## [REQUIRED WORK]
Print, exactly as written, the line in the entries below that contains "#3437, status: Next up -> Ideas" and every line after it up to and including the last. Omit pictures.

━━ LISTED RECORDS

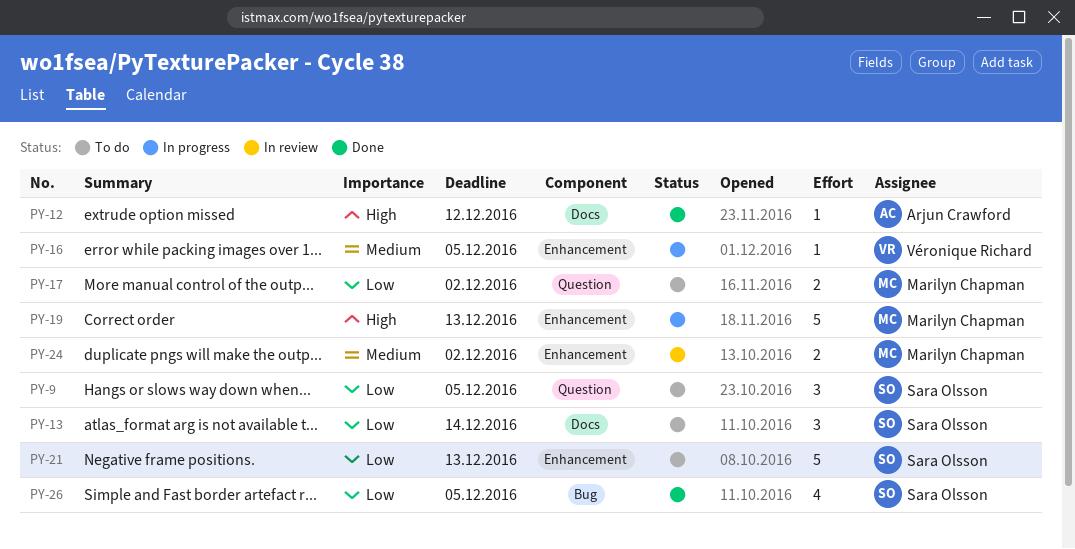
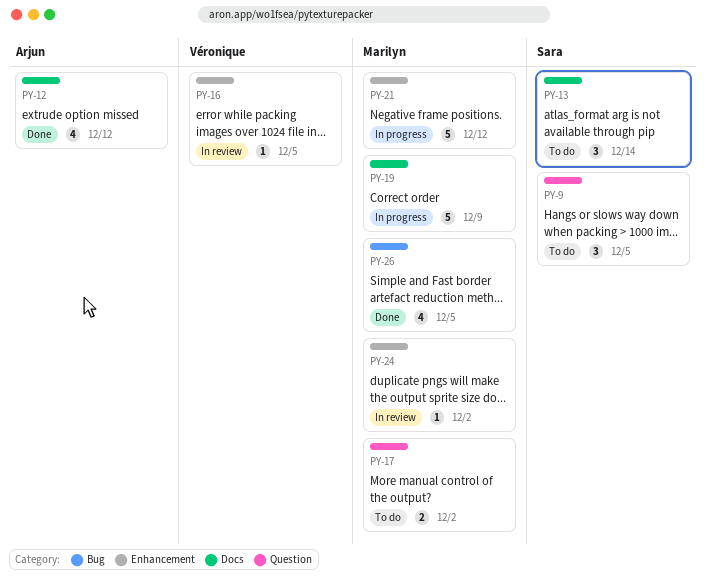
PY-12, estimate: 1 -> 4
PY-16, status: In progress -> In review
PY-19, label: Enhancement -> Docs
PY-19, due: Dec 13 -> Dec 9
PY-21, status: To do -> In progress
PY-21, owner: Sara Olsson -> Marilyn Chapman
PY-21, due: Dec 13 -> Dec 12
PY-24, estimate: 2 -> 1
PY-26, owner: Sara Olsson -> Marilyn Chapman

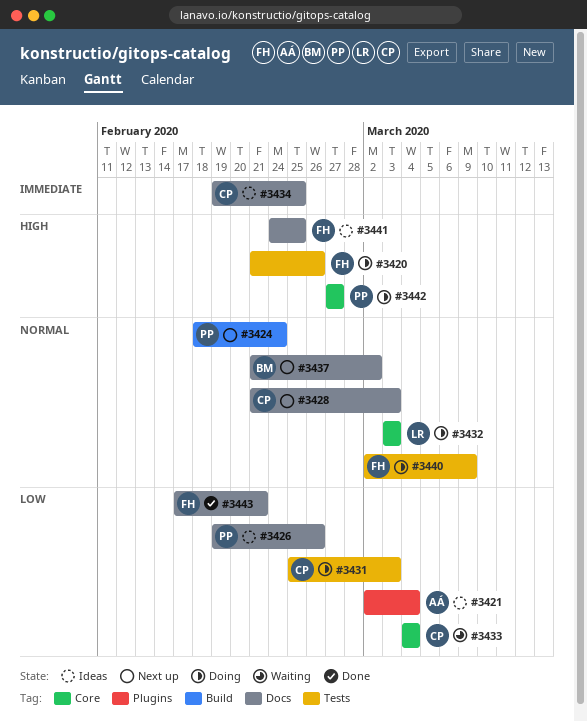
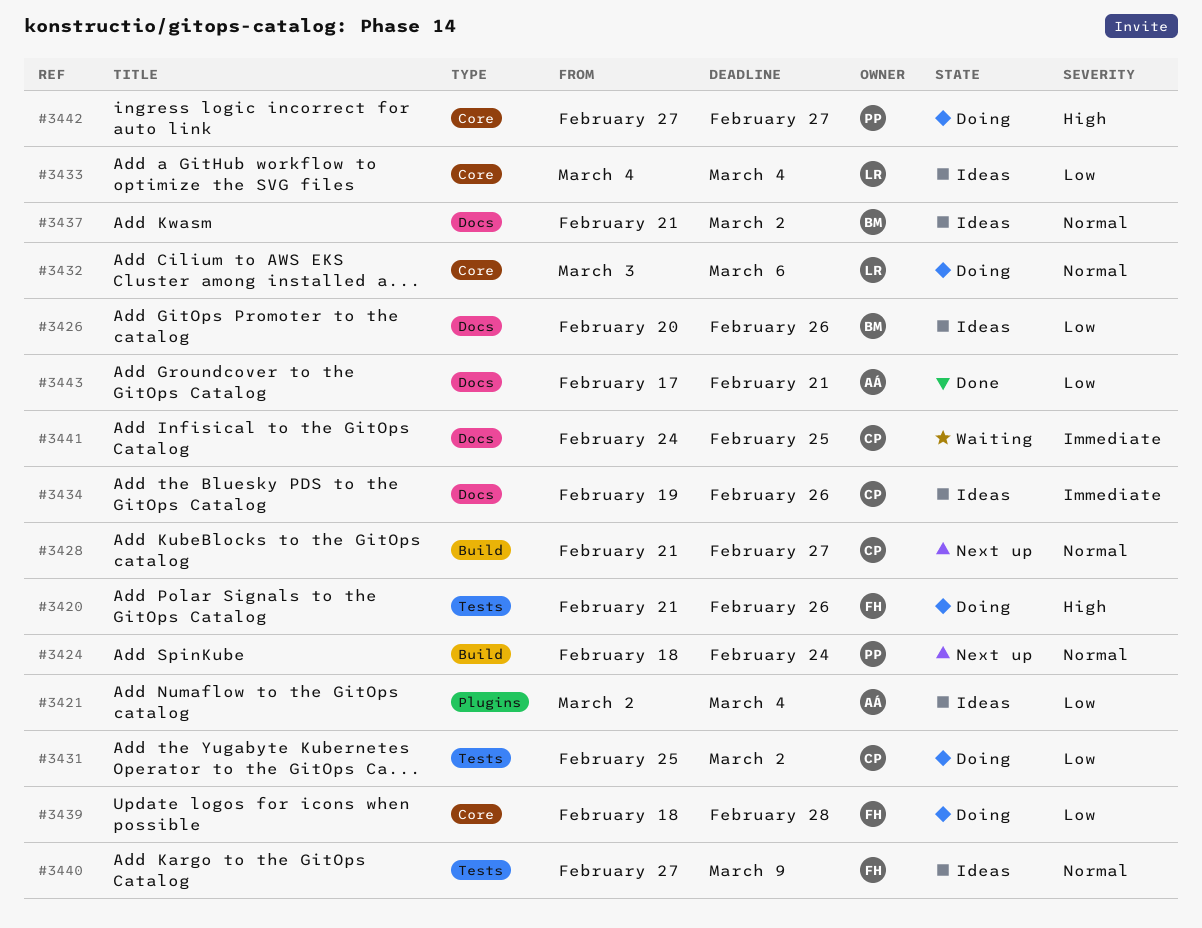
#3426, owner: PP -> BM
#3426, start: Feb 19 -> Feb 20
#3428, label: Docs -> Build
#3428, due: Mar 3 -> Feb 27
#3431, due: Mar 3 -> Mar 2
#3432, due: Mar 3 -> Mar 6
#3433, status: Waiting -> Ideas
#3433, owner: CP -> LR
#3434, due: Feb 25 -> Feb 26
#3437, status: Next up -> Ideas
#3439: none -> present
#3440, status: Doing -> Ideas
#3440, start: Mar 2 -> Feb 27
#3441, status: Ideas -> Waiting
#3441, owner: FH -> CP
#3441, priority: High -> Immediate
#3443, owner: FH -> AÁ

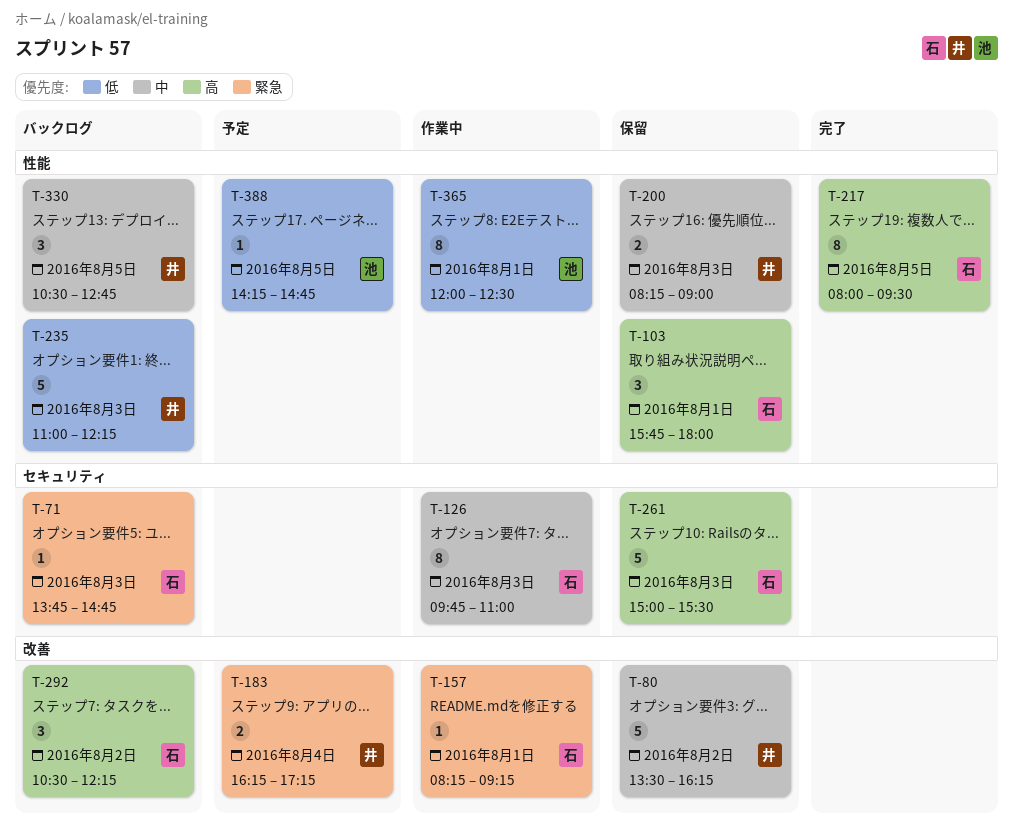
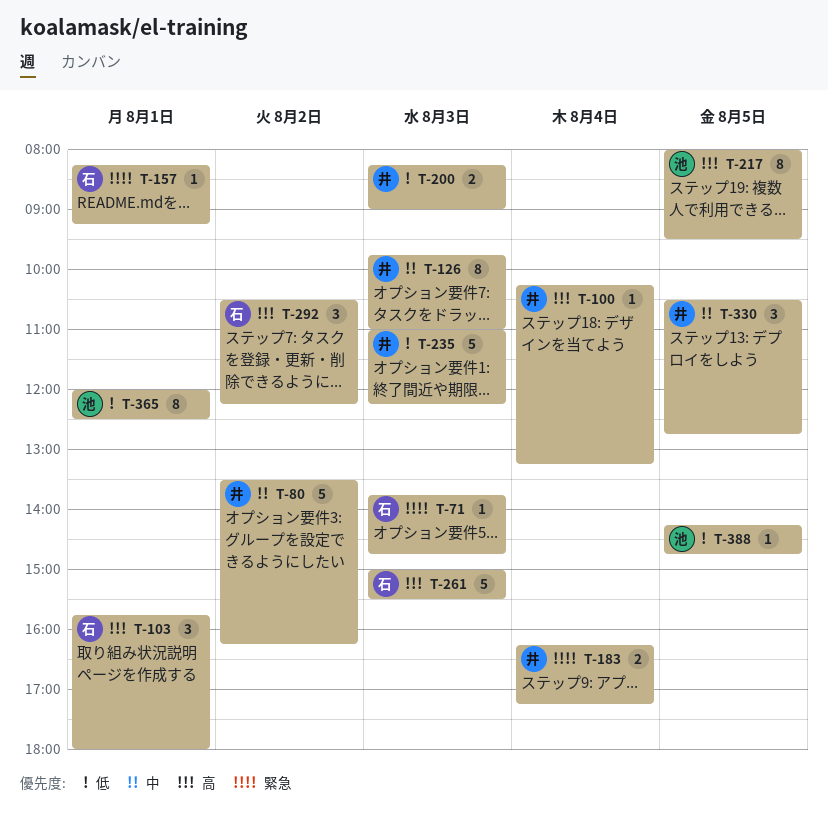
T-100: none -> present
T-126, owner: 石 -> 井
T-200, priority: 中 -> 低
T-217, owner: 石 -> 池

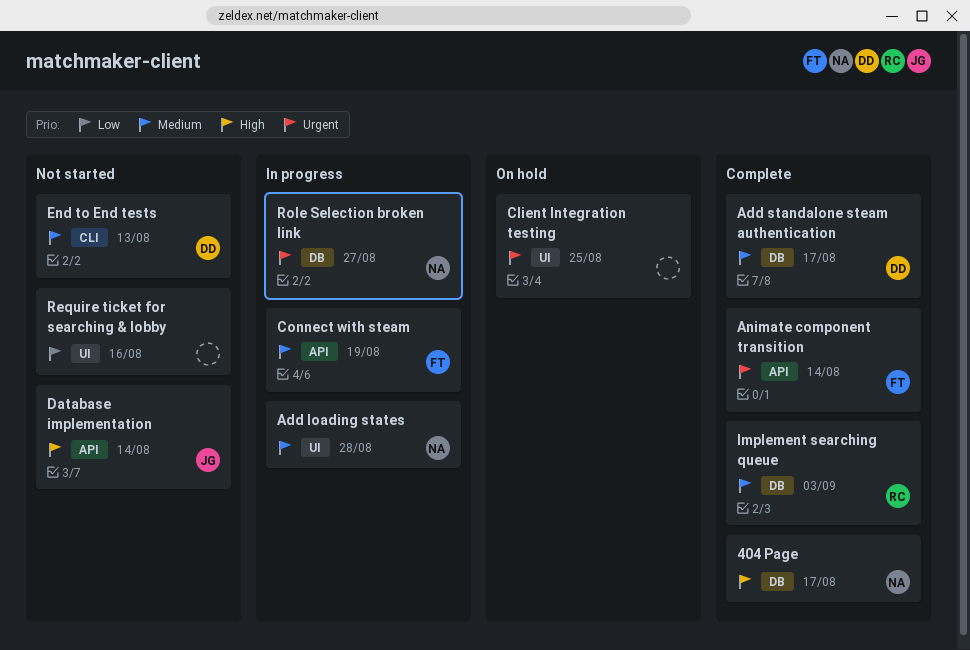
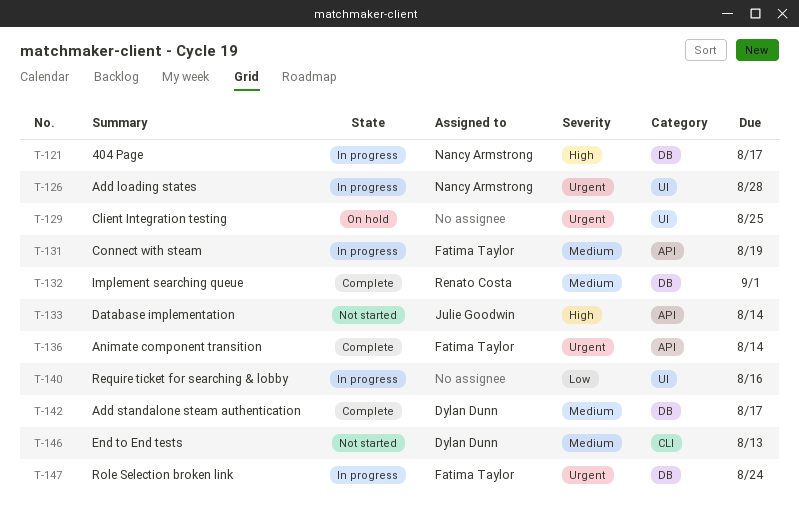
404 Page, status: Complete -> In progress
Add loading states, priority: Medium -> Urgent
Implement searching queue, due: Sep 3 -> Sep 1
Require ticket for searching & lobby, status: Not started -> In progress
Role Selection broken link, owner: Nancy Armstrong -> Fatima Taylor
Role Selection broken link, due: Aug 27 -> Aug 24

━━━━

## [ANSWER FOR THIS EXERCISE]
#3437, status: Next up -> Ideas
#3439: none -> present
#3440, status: Doing -> Ideas
#3440, start: Mar 2 -> Feb 27
#3441, status: Ideas -> Waiting
#3441, owner: FH -> CP
#3441, priority: High -> Immediate
#3443, owner: FH -> AÁ

T-100: none -> present
T-126, owner: 石 -> 井
T-200, priority: 中 -> 低
T-217, owner: 石 -> 池

404 Page, status: Complete -> In progress
Add loading states, priority: Medium -> Urgent
Implement searching queue, due: Sep 3 -> Sep 1
Require ticket for searching & lobby, status: Not started -> In progress
Role Selection broken link, owner: Nancy Armstrong -> Fatima Taylor
Role Selection broken link, due: Aug 27 -> Aug 24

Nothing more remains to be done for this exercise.